Birds that decide to stay put instead of wintering in warmer haunts need our help to thrive in the cold weather ahead. In return for food, shelter and water, they repay our generosity with their songs, color and entertaining exploits.
A bird-friendly garden is planted in layers. Large evergreens and shade trees form the top layer; understory trees and sizeable shrubs fashion the next level; small shrubs and large ornamental grasses make up the following tier; and perennials and ground covers craft the bottom layer.
Large evergreens and shade trees provide shelter from predators and winter storms and also supply food. Woodpeckers and chickadees dine on the seeds of pine cones. Oak, hickory and walnut trees offer nuts.
The persistent berries of crabapples, hollies and chokeberries satisfy the appetites of cardinals, finches, blue jays and more. Left standing for the winter, native ornamental grasses like switch grass and little bluestem not only add architecture to the winter landscape, they also serve up seeds for feathered friends.
Many varieties of perennials produce seeds to nourish birds in winter. Goldfinches and chickadees perch on spent flowers and nibble on seeds; juncos and sparrows prefer to eat seeds that have fallen to the ground. Black-eyed Susan, blazing star, coneflowers, coreopsis, goldenrod, ironweed and Joe-Pye weed are seed-bearing favorites.

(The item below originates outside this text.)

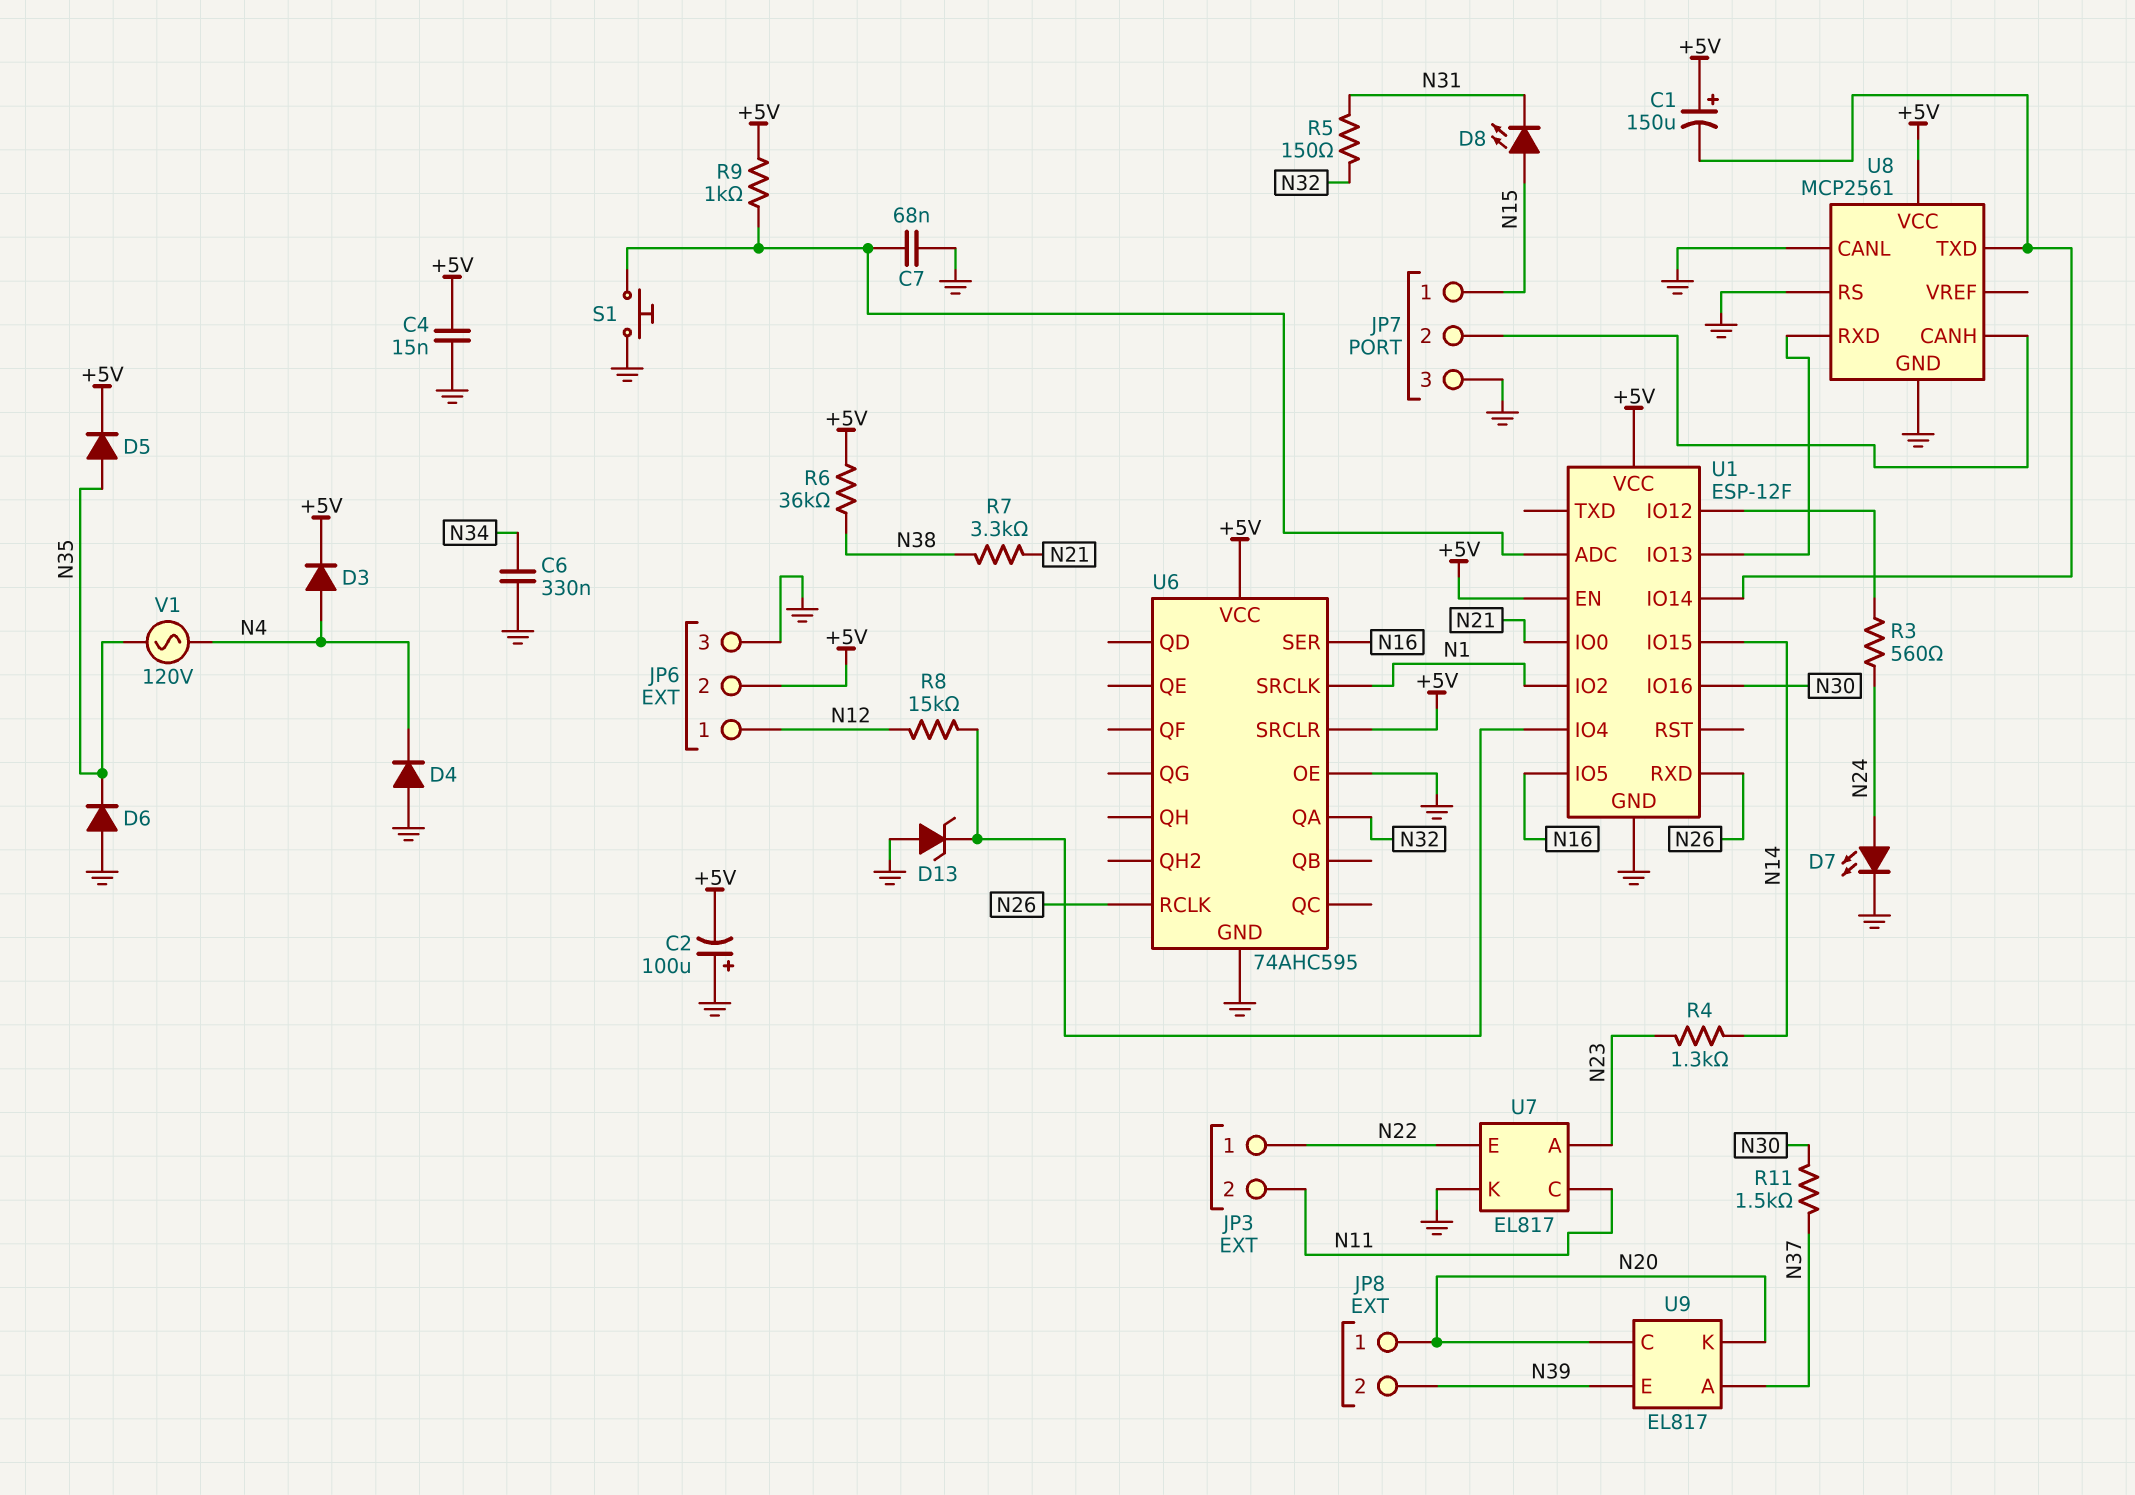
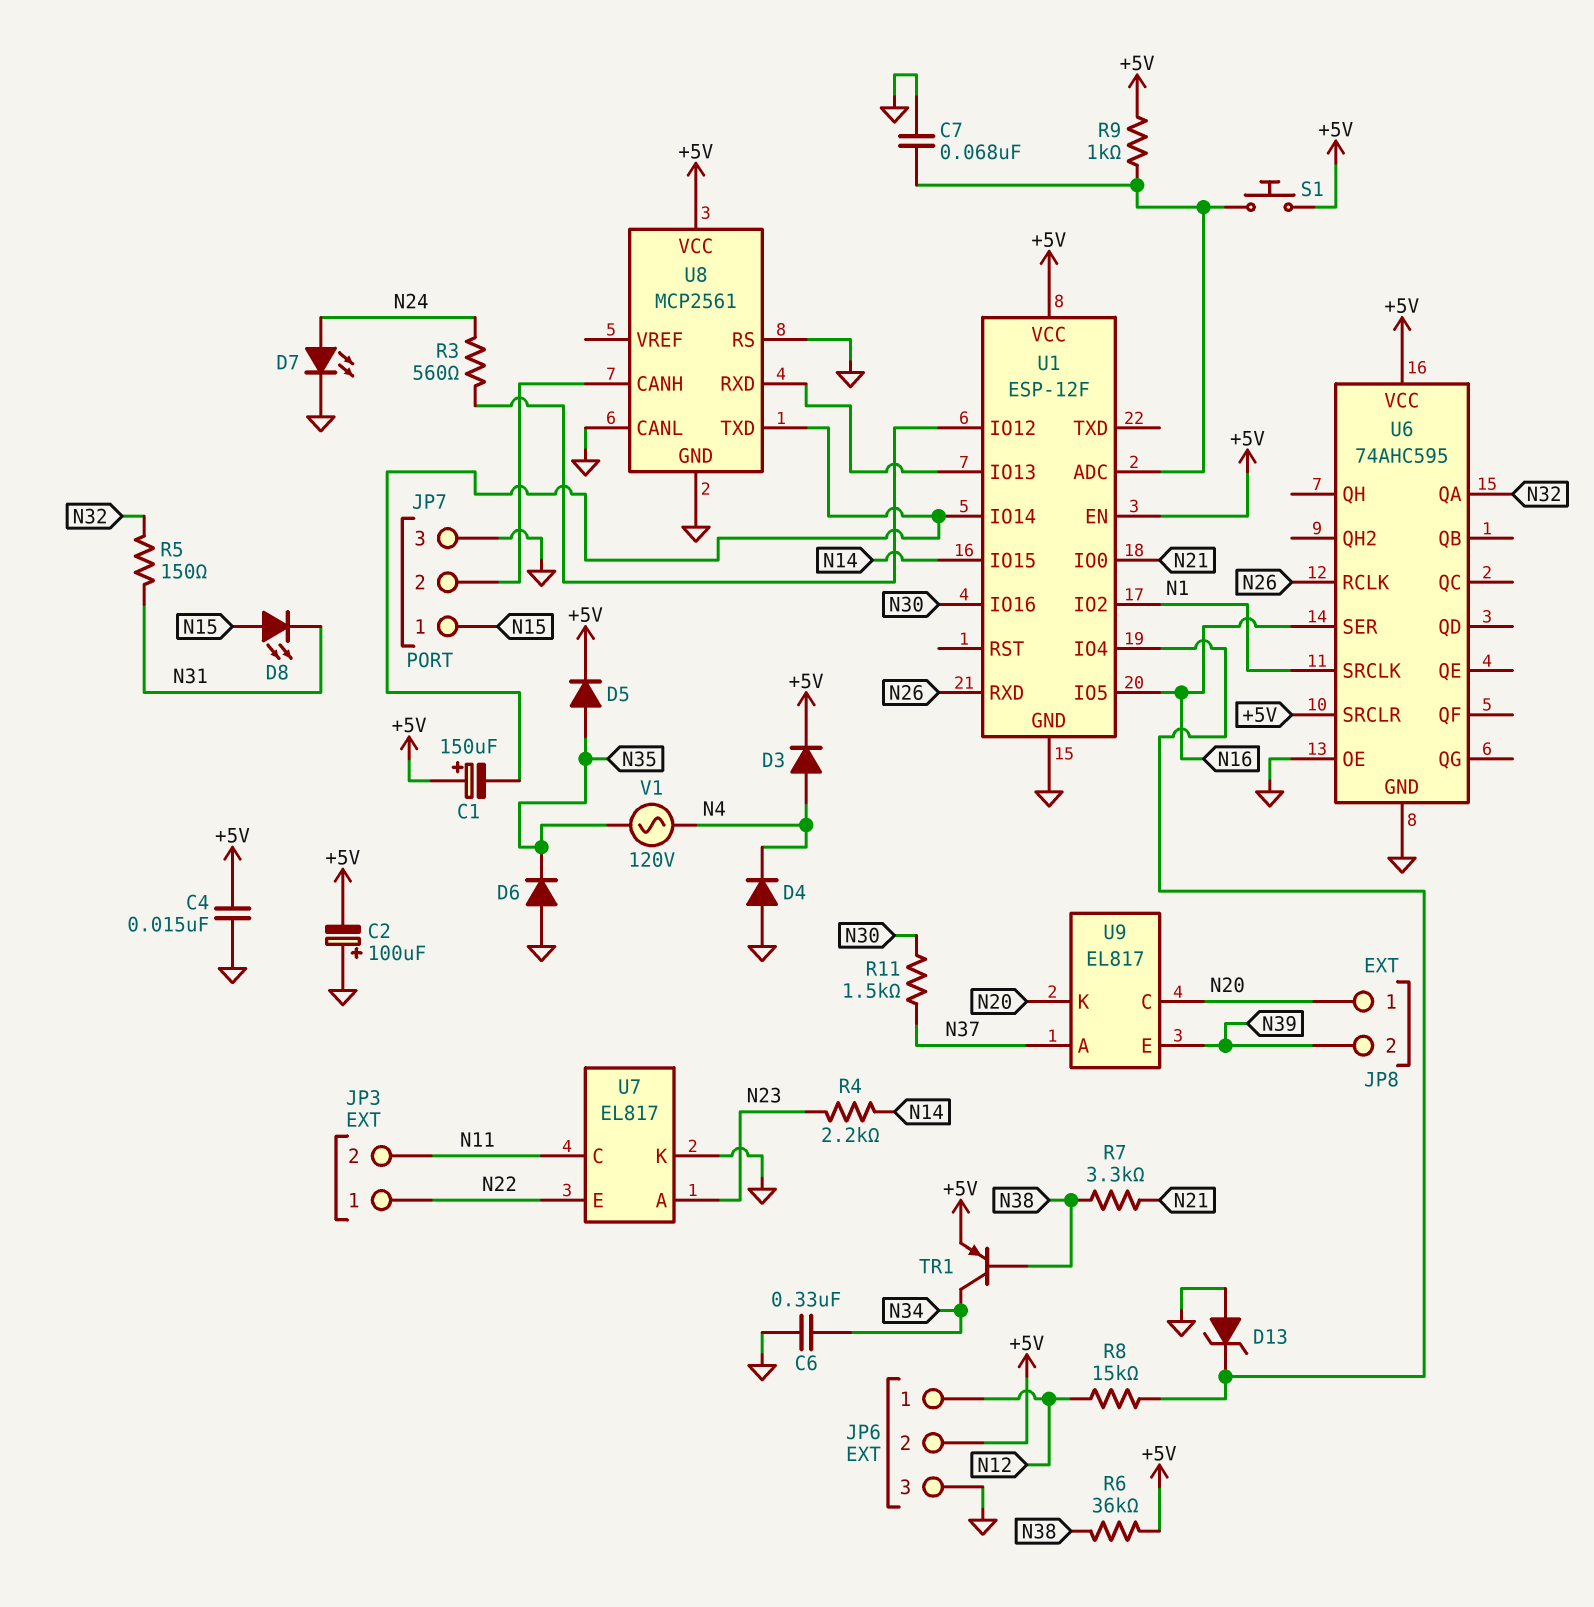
R4: 1.3k (N14, N23) -> 2.2k (N14, N23)
S1: button (GND, U1/ADC) -> button (+5V, U1/ADC)
TR1: none -> PNP (B N38, C N34, E +5V)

Bird feeders supplement cuisine found in the landscape. Place feeders near tree branches or large shrubs to afford birds an escape route from predators. Multiple feeders allow you to attract a variety of birds and prevent overcrowding.
Read labels on packages of seed to determine quality. Check for specific ingredients and the percentages of each. Sunflower and safflower seeds, corn, and peanuts satisfy most songbirds. Finches favor Nyjer seed.
I purchase waste free seed mixes. They are more expensive but, after one spring of unending weeds under my feeders, they are worth every penny.
Suet is an important portion of many avian diets. Suet is concentrated animal fat infused with seeds, nuts or fruit. Purchase suet or make your own – there are countless recipes online. Hang suet feeders at least five feet from the ground. Blue jays, chickadees, woodpeckers and wrens cling to suet feeders as they feed on suet cakes.
Once you begin filling your feeders, keep them filled. It is especially important when natural food sources are exhausted in late winter.
A clean source of water is critical to the survival of birds. They need water to drink and to keep their feathers clean. Clean feathers offer more insulation than dirty ones. The pond in my backyard offers a consistent supply of water for my birds. If you are pondless, buy a deicer for your current birdbath or buy a separate heated birdbath. If neither of these options is possible, put out a shallow dish of fresh water every day.
Show the birds who call your backyard home a little love this winter. Garden with me!